Wherever we go there are wood pigeons. Here, in Spain, I even remember them from boarding school. I love their call. I’ve heard people via the radio complaining about it. I love it. That woo, woo. That coo, coo. We give them names, like Woodrow (Woody) Wilson and Wilma. Alliterative, childish, silly names. Our code. Our restricted code. There are a couple that perch on the trees outside our bedrooms. The bird song is getting more insistent, the warm weather and lighter (oh, joy) mornings must be making a difference. I hear it when I walk. The blackbirds especially. Such a hopeful sound. I am walking better, not so tired, not so lethargic. I take on three hills. Good for you. Good for the arse, the thighs. Go on do it. Faster.
She sounded terrible, bless her – scared, sad, defeated. I got so ill, she said, I had to go to the doctor. I haven’t made myself a cup of tea in a week, she said.
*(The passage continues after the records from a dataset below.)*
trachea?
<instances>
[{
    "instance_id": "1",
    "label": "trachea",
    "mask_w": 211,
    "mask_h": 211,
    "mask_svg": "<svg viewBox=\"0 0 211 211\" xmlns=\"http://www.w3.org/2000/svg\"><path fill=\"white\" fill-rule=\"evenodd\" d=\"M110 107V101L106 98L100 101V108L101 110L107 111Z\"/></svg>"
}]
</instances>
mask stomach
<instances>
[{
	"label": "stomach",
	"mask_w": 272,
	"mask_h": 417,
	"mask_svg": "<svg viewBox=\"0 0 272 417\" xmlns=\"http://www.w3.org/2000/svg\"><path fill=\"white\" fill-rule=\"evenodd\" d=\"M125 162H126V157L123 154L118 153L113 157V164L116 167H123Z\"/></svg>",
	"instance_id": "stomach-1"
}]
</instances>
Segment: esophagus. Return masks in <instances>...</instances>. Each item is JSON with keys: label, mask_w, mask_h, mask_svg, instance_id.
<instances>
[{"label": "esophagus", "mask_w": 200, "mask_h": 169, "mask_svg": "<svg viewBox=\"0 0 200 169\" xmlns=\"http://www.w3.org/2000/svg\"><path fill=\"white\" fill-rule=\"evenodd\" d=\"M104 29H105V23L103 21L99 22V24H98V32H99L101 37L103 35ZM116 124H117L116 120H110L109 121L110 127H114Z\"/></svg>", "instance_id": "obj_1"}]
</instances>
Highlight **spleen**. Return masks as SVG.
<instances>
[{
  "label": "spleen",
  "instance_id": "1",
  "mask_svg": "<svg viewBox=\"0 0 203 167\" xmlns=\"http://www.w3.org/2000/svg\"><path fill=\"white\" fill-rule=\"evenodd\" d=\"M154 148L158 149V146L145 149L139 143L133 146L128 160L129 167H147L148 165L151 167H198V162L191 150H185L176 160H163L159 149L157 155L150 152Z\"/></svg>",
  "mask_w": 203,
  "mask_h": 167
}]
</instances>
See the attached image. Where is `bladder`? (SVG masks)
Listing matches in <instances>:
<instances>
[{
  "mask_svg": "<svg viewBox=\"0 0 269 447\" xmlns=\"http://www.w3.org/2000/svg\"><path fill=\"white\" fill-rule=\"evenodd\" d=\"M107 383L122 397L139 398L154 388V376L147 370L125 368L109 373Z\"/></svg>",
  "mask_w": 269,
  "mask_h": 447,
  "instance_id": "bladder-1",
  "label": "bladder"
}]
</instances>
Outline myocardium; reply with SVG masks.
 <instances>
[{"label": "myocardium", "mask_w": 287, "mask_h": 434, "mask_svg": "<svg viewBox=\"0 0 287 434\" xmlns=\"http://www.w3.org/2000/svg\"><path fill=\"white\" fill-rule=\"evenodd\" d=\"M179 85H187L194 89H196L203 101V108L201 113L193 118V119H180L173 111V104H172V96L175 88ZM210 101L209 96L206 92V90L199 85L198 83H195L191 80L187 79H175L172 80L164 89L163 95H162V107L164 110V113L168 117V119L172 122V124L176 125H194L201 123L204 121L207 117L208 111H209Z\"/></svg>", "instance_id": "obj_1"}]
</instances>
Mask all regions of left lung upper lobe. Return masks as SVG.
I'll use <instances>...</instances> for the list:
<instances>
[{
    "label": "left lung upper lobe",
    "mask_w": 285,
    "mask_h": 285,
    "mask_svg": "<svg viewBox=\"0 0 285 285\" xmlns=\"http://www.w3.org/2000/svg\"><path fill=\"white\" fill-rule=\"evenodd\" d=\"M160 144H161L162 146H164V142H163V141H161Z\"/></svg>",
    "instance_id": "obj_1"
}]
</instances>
It’s hard to yield, I understand that, you feel like the whole of life, the life you’ve been holding together by the skin of your teeth will crumble if you do. I understand, I say. I am just the same. But sometimes you just have to, your body insists. It needs rest. I like it when she says my name. I’ve been phoning her now for what, seven years? And it was tricky at the start, she was so shy, so reserved, so withdrawn. But now, she says my name, acknowledging me as someone who cares, who is interested. And I am. I’ve never met her but I like to picture her. She who loves those dogs who stray into her parlour from the farm up the road, and the cat who sleeps in her shed. She who grows green beans and patiently awaits her daffodils which come later then the ones here because she is so much higher.
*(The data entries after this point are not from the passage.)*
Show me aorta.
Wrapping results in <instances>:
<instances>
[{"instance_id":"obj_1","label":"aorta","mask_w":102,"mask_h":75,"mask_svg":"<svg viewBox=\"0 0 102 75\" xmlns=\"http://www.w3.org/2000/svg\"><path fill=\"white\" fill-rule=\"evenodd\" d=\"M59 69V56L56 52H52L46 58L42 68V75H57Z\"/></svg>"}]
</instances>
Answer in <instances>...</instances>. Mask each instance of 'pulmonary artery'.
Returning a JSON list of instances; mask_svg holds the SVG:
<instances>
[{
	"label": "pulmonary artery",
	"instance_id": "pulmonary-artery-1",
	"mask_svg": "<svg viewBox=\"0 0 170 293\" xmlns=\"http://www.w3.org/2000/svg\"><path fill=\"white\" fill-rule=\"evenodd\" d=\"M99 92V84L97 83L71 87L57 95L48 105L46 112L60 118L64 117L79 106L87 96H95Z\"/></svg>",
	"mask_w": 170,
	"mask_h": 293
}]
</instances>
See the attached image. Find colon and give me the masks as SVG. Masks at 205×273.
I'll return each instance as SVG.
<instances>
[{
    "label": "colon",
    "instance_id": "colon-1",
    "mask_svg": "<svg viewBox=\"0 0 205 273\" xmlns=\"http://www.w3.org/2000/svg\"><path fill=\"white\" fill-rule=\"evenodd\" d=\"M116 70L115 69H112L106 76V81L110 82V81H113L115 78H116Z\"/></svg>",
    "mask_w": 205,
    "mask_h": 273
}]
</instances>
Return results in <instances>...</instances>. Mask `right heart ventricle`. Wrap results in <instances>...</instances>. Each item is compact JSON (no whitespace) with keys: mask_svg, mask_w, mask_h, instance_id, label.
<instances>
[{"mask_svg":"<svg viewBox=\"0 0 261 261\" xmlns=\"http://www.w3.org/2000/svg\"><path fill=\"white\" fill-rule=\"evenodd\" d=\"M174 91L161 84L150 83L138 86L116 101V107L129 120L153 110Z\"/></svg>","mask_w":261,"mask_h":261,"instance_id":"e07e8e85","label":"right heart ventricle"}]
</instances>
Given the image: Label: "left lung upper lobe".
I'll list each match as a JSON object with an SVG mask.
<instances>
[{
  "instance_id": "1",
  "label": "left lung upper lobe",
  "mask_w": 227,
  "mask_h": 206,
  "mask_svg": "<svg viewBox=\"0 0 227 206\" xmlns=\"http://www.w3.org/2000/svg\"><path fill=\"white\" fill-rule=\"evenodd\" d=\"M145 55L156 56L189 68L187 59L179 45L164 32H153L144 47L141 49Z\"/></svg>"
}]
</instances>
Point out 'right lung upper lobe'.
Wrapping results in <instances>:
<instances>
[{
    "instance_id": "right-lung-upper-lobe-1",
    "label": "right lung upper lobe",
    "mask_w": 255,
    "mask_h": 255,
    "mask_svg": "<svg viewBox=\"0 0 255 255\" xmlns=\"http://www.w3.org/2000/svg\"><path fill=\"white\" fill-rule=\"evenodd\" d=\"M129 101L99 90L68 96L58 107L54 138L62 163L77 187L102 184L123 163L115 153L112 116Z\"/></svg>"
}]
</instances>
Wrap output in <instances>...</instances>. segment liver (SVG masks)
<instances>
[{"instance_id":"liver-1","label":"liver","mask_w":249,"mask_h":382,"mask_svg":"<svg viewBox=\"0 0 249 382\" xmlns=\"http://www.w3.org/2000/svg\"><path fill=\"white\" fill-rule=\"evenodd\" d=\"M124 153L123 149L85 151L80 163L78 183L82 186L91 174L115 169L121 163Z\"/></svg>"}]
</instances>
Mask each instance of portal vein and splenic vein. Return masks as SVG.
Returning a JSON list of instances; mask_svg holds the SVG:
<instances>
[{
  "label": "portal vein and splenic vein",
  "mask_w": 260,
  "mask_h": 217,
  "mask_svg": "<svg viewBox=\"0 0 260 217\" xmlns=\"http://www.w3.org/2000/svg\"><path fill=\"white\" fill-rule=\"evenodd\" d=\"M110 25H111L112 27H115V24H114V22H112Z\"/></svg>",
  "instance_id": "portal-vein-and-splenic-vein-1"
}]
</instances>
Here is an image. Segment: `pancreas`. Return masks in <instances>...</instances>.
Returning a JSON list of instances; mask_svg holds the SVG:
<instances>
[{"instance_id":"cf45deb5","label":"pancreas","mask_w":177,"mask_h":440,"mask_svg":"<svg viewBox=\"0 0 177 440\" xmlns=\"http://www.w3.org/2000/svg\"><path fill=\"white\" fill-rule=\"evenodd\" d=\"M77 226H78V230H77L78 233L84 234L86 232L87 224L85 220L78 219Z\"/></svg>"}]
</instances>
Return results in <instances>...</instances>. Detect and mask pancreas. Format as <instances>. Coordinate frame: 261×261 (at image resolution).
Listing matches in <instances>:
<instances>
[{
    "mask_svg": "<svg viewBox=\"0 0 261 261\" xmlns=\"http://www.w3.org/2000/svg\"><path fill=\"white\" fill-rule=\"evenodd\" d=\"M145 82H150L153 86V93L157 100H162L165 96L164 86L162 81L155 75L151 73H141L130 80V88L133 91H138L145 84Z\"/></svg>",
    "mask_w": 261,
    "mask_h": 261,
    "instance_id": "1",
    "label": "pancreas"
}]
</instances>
My poor man. He too gets scared. Don’t we all? A small blip and he is spinning with fear. The doctors become a lifeline. He wants to be told it’s going to be alright. Fair enough. I feel his spinning. It is getting me in the gut. What next? He flies off the handle so easily. It can’t be easy being in his head. Be kind. Be compassionate. Don’t react. Let it be. Be steady for him.
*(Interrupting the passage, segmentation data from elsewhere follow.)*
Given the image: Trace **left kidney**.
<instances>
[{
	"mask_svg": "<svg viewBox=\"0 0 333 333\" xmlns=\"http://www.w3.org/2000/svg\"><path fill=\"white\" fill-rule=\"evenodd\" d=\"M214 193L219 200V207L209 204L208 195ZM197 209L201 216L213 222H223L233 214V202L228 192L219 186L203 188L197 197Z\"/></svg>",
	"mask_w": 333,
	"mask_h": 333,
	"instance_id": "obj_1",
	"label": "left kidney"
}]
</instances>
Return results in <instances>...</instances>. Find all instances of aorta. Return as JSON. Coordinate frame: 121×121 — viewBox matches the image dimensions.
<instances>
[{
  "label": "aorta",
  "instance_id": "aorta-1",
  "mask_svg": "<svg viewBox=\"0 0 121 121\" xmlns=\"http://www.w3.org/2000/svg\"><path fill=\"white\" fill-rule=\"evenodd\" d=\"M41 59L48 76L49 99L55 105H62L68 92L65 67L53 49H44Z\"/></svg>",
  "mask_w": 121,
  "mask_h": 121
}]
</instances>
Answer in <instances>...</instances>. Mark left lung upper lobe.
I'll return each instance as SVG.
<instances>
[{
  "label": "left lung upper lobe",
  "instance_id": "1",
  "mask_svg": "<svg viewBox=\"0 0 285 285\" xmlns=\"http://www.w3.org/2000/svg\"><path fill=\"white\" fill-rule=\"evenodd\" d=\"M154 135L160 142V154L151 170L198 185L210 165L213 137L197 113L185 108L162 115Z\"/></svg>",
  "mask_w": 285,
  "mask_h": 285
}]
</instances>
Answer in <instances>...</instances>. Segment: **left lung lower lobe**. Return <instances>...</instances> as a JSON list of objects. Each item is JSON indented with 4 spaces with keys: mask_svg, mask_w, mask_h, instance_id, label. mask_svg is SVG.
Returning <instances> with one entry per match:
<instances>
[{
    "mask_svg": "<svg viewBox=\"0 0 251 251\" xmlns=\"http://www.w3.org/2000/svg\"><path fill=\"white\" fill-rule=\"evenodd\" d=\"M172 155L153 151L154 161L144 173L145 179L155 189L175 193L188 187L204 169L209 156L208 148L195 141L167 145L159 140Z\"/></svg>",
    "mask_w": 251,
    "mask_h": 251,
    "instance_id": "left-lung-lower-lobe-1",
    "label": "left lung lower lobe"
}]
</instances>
I thought about my book as I walked. I don’t see the whole yet. Just snippets, as I said. There was a book I read years ago about a series of photographs this woman found of her ancestors and near family. She created a narrative around those photos. I think about Mum and her mother. And the photographs she had on her wall of her. She does the same. They were so absent and yet the photographs belie that fact. See she was there all the time, they say. Their presence, their pride of place states this. And she was so beautiful, my grandmother. The sun shines in her face, from her face in those black and white photographs. Who has them now? Probably she does. She has claimed most of the manifested memories. I understand, that is not a judgement. The absence is too painful to show, let’s mask it with untruth. And yet, untruth sounds harsh, more a kind of re-telling. I don’t remember the photographs of my maternal grandmother being in any of our family homes, they seemed to appear only when she went to Spain. Was it nostalgia, a longing that was being expressed? She never articulated such things. There is so little to go on. I will be writing absence. A land of absence. A land of absent mothers.
We are off soon – a long drive to see his consultant. He seems sanguine – willing to give his body over to the knife. I seem to be watching from behind glass.
I think about that little house. Does it miss me?